3409 Development of an evidence-based treatment protocol for pilonidal sinus wounds healing by secondary intent using a modified Delphi technique

Connie L. Harris, RN, ET, MSc , CarePartners, Senior Clinical Specialist Wound and Ostomy CarePartners ET NOW, Waterloo, ON, Canada
This modified Reactive Delphi project utilized five rounds of questionnaires to elicit opinion on what would constitute an evidence-based protocol for pilonidal sinus wounds healing by secondary intent, including infected wounds. Participants were health-care professionals including surgeons, nurses and Enterostomal therapy nurses experienced in the care these wounds. Item generation involved an extensive review of the literature to identify key aspects of evidence-based wound care essential to wound healing in general, infected wounds and pilonidal wounds healing by secondary intent, and drawing on clinical experience.
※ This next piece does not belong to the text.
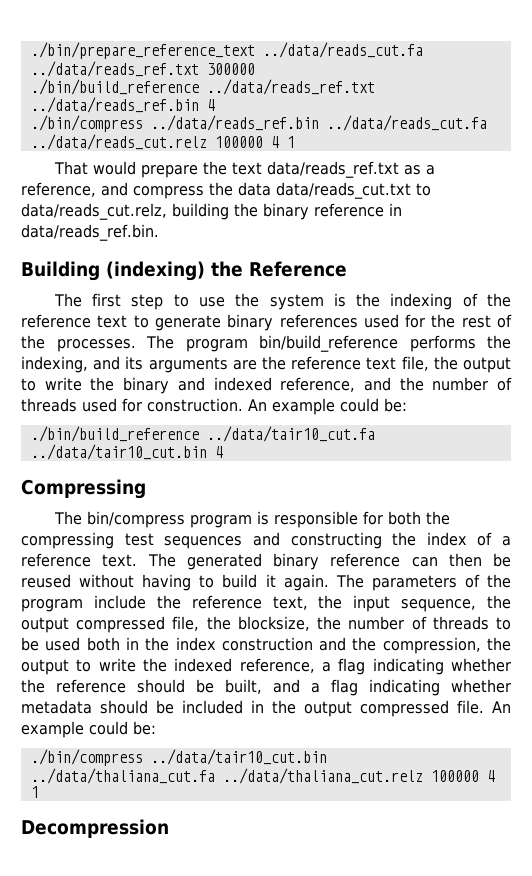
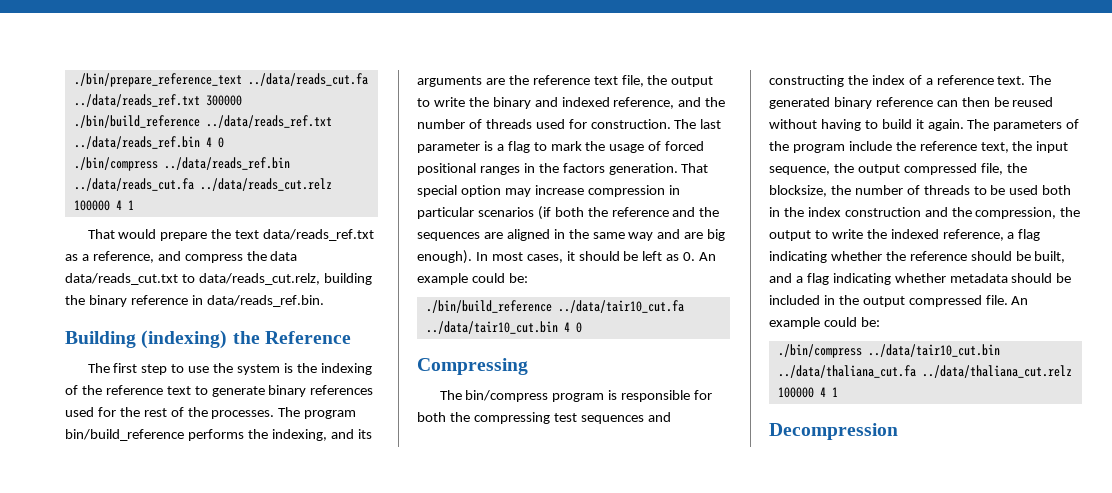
(215, 105) none -> [217,137,224,148] 0
(243, 405) none -> [674,119,722,129] [417,141,705,153] [417,163,709,175] [417,185,680,197] [417,206,720,220] [417,229,726,241] [417,250,696,264] The last parameter is a flag to mark the usage of forced positional ranges in the factors generation. That special option may increase compression in particular scenarios (if both the reference and the sequences are aligned in the same way and are big enough). In most cases, it should be left as 0.
(223, 452) none -> [575,322,582,333] 0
The participants responded via an electronic website, using a four-point Likert rating scale and a ranking system.  Comments were invited. Feedback to the participants at the end of each round was provided, that included comments, content validity index (CVI), and additional information that provided rationale and references, or minor revision if requested.    New items were generated in rounds 3, 4 and 5 in response to participant’s comments. Consensus was confirmed for the items that met the inclusion criteria by further analysis for Confidence Intervals and Kappa Inter-rater Agreement. The resultant protocol contains fifty-nine assessment indicators and interventions, including rationale and an algorithm for decision-making. Topics included treat the cause (surgery/debridement), prevent recurrence, local wound care (cleansing methods, positioning, moist interactive dressings, bacterial balance/ control of chronic inflammation, topical negative pressure therapy for specific criteria), and  patient-centred concerns (physical activity, measures to improve hygiene, nutritional interventions and pain management). There is opportunity for further research pertaining to pilonidal sinus wound care to increase the levels of evidence in each area beyond that of expert opinion, and finally to pilot the protocol and determine the outcomes.